▶ **Directions for this task**: The records that follow must be reproduced in full, with every picture excluded.

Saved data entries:
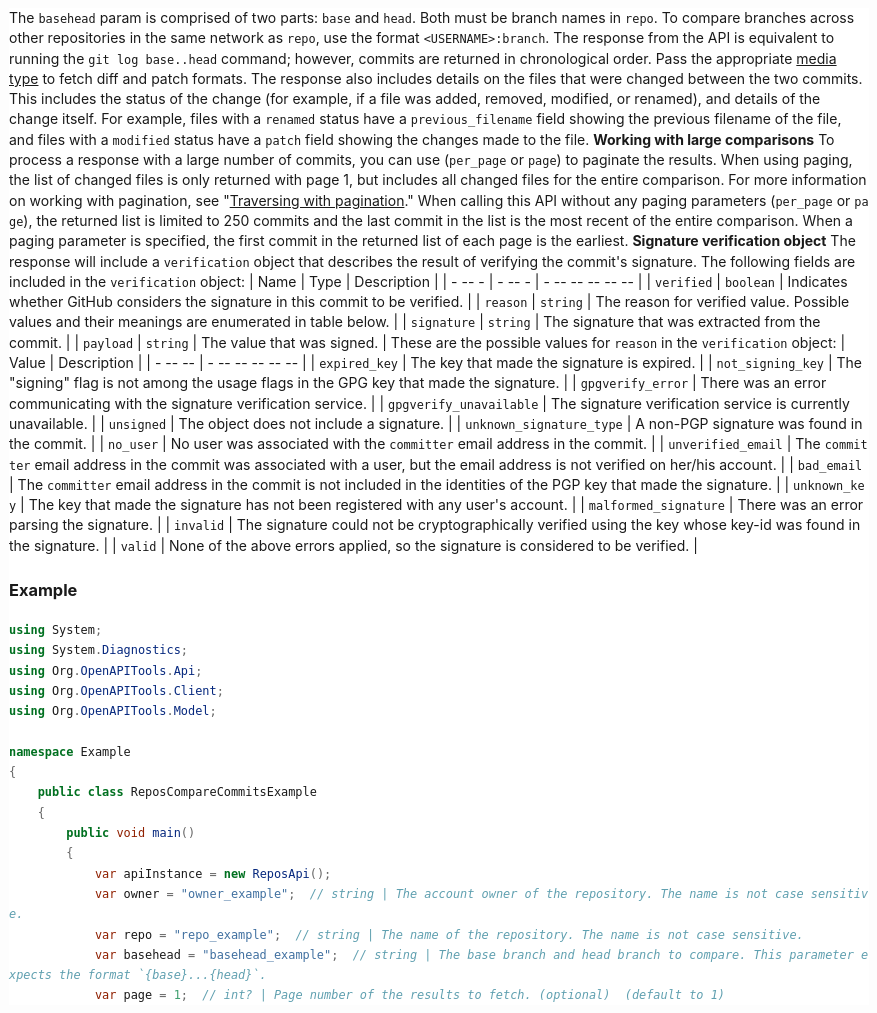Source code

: The `basehead` param is comprised of two parts: `base` and `head`. Both must be branch names in `repo`. To compare branches across other repositories in the same network as `repo`, use the format `<USERNAME>:branch`.  The response from the API is equivalent to running the `git log base..head` command; however, commits are returned in chronological order. Pass the appropriate [media type](https://docs.github.com/rest/overview/media-types/#commits-commit-comparison-and-pull-requests) to fetch diff and patch formats.  The response also includes details on the files that were changed between the two commits. This includes the status of the change (for example, if a file was added, removed, modified, or renamed), and details of the change itself. For example, files with a `renamed` status have a `previous_filename` field showing the previous filename of the file, and files with a `modified` status have a `patch` field showing the changes made to the file.  **Working with large comparisons**  To process a response with a large number of commits, you can use (`per_page` or `page`) to paginate the results. When using paging, the list of changed files is only returned with page 1, but includes all changed files for the entire comparison. For more information on working with pagination, see \"[Traversing with pagination](/rest/guides/traversing-with-pagination).\"  When calling this API without any paging parameters (`per_page` or `page`), the returned list is limited to 250 commits and the last commit in the list is the most recent of the entire comparison. When a paging parameter is specified, the first commit in the returned list of each page is the earliest.  **Signature verification object**  The response will include a `verification` object that describes the result of verifying the commit's signature. The following fields are included in the `verification` object:  | Name | Type | Description | | - -- - | - -- - | - -- -- -- -- -- | | `verified` | `boolean` | Indicates whether GitHub considers the signature in this commit to be verified. | | `reason` | `string` | The reason for verified value. Possible values and their meanings are enumerated in table below. | | `signature` | `string` | The signature that was extracted from the commit. | | `payload` | `string` | The value that was signed. |  These are the possible values for `reason` in the `verification` object:  | Value | Description | | - -- -- | - -- -- -- -- -- | | `expired_key` | The key that made the signature is expired. | | `not_signing_key` | The \"signing\" flag is not among the usage flags in the GPG key that made the signature. | | `gpgverify_error` | There was an error communicating with the signature verification service. | | `gpgverify_unavailable` | The signature verification service is currently unavailable. | | `unsigned` | The object does not include a signature. | | `unknown_signature_type` | A non-PGP signature was found in the commit. | | `no_user` | No user was associated with the `committer` email address in the commit. | | `unverified_email` | The `committer` email address in the commit was associated with a user, but the email address is not verified on her/his account. | | `bad_email` | The `committer` email address in the commit is not included in the identities of the PGP key that made the signature. | | `unknown_key` | The key that made the signature has not been registered with any user's account. | | `malformed_signature` | There was an error parsing the signature. | | `invalid` | The signature could not be cryptographically verified using the key whose key-id was found in the signature. | | `valid` | None of the above errors applied, so the signature is considered to be verified. |

### Example
```csharp
using System;
using System.Diagnostics;
using Org.OpenAPITools.Api;
using Org.OpenAPITools.Client;
using Org.OpenAPITools.Model;

namespace Example
{
    public class ReposCompareCommitsExample
    {
        public void main()
        {
            var apiInstance = new ReposApi();
            var owner = "owner_example";  // string | The account owner of the repository. The name is not case sensitive.
            var repo = "repo_example";  // string | The name of the repository. The name is not case sensitive.
            var basehead = "basehead_example";  // string | The base branch and head branch to compare. This parameter expects the format `{base}...{head}`.
            var page = 1;  // int? | Page number of the results to fetch. (optional)  (default to 1)
```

▶ **Answer to the problem**:
Source code

: The `basehead` param is comprised of two parts: `base` and `head`. Both must be branch names in `repo`. To compare branches across other repositories in the same network as `repo`, use the format `<USERNAME>:branch`.  The response from the API is equivalent to running the `git log base..head` command; however, commits are returned in chronological order. Pass the appropriate [media type](https://docs.github.com/rest/overview/media-types/#commits-commit-comparison-and-pull-requests) to fetch diff and patch formats.  The response also includes details on the files that were changed between the two commits. This includes the status of the change (for example, if a file was added, removed, modified, or renamed), and details of the change itself. For example, files with a `renamed` status have a `previous_filename` field showing the previous filename of the file, and files with a `modified` status have a `patch` field showing the changes made to the file.  **Working with large comparisons**  To process a response with a large number of commits, you can use (`per_page` or `page`) to paginate the results. When using paging, the list of changed files is only returned with page 1, but includes all changed files for the entire comparison. For more information on working with pagination, see \"[Traversing with pagination](/rest/guides/traversing-with-pagination).\"  When calling this API without any paging parameters (`per_page` or `page`), the returned list is limited to 250 commits and the last commit in the list is the most recent of the entire comparison. When a paging parameter is specified, the first commit in the returned list of each page is the earliest.  **Signature verification object**  The response will include a `verification` object that describes the result of verifying the commit's signature. The following fields are included in the `verification` object:  | Name | Type | Description | | - -- - | - -- - | - -- -- -- -- -- | | `verified` | `boolean` | Indicates whether GitHub considers the signature in this commit to be verified. | | `reason` | `string` | The reason for verified value. Possible values and their meanings are enumerated in table below. | | `signature` | `string` | The signature that was extracted from the commit. | | `payload` | `string` | The value that was signed. |  These are the possible values for `reason` in the `verification` object:  | Value | Description | | - -- -- | - -- -- -- -- -- | | `expired_key` | The key that made the signature is expired. | | `not_signing_key` | The \"signing\" flag is not among the usage flags in the GPG key that made the signature. | | `gpgverify_error` | There was an error communicating with the signature verification service. | | `gpgverify_unavailable` | The signature verification service is currently unavailable. | | `unsigned` | The object does not include a signature. | | `unknown_signature_type` | A non-PGP signature was found in the commit. | | `no_user` | No user was associated with the `committer` email address in the commit. | | `unverified_email` | The `committer` email address in the commit was associated with a user, but the email address is not verified on her/his account. | | `bad_email` | The `committer` email address in the commit is not included in the identities of the PGP key that made the signature. | | `unknown_key` | The key that made the signature has not been registered with any user's account. | | `malformed_signature` | There was an error parsing the signature. | | `invalid` | The signature could not be cryptographically verified using the key whose key-id was found in the signature. | | `valid` | None of the above errors applied, so the signature is considered to be verified. |

### Example
```csharp
using System;
using System.Diagnostics;
using Org.OpenAPITools.Api;
using Org.OpenAPITools.Client;
using Org.OpenAPITools.Model;

namespace Example
{
    public class ReposCompareCommitsExample
    {
        public void main()
        {
            var apiInstance = new ReposApi();
            var owner = "owner_example";  // string | The account owner of the repository. The name is not case sensitive.
            var repo = "repo_example";  // string | The name of the repository. The name is not case sensitive.
            var basehead = "basehead_example";  // string | The base branch and head branch to compare. This parameter expects the format `{base}...{head}`.
            var page = 1;  // int? | Page number of the results to fetch. (optional)  (default to 1)
```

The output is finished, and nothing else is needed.